Task: Copy out each line below in which the string "knee" appears.

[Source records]
•••
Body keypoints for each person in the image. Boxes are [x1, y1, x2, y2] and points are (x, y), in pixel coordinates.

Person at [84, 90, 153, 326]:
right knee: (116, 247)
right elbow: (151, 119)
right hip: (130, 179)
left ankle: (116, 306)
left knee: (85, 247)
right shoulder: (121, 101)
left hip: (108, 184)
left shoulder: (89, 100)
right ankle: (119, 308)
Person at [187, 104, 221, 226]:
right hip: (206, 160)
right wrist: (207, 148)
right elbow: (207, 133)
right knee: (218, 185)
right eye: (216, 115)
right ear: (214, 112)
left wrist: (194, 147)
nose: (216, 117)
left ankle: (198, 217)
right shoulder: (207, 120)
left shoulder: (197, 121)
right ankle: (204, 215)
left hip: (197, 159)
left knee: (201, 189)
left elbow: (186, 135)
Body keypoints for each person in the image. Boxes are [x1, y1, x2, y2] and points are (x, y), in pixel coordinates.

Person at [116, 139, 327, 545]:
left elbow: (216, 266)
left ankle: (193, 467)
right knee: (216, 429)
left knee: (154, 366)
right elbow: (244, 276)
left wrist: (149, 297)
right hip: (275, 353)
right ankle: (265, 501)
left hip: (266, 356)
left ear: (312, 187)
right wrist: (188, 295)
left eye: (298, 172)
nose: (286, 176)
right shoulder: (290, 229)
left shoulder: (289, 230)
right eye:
•••
Result for this task:
right knee: (116, 247)
left knee: (85, 247)
right knee: (218, 185)
left knee: (201, 189)
right knee: (216, 429)
left knee: (154, 366)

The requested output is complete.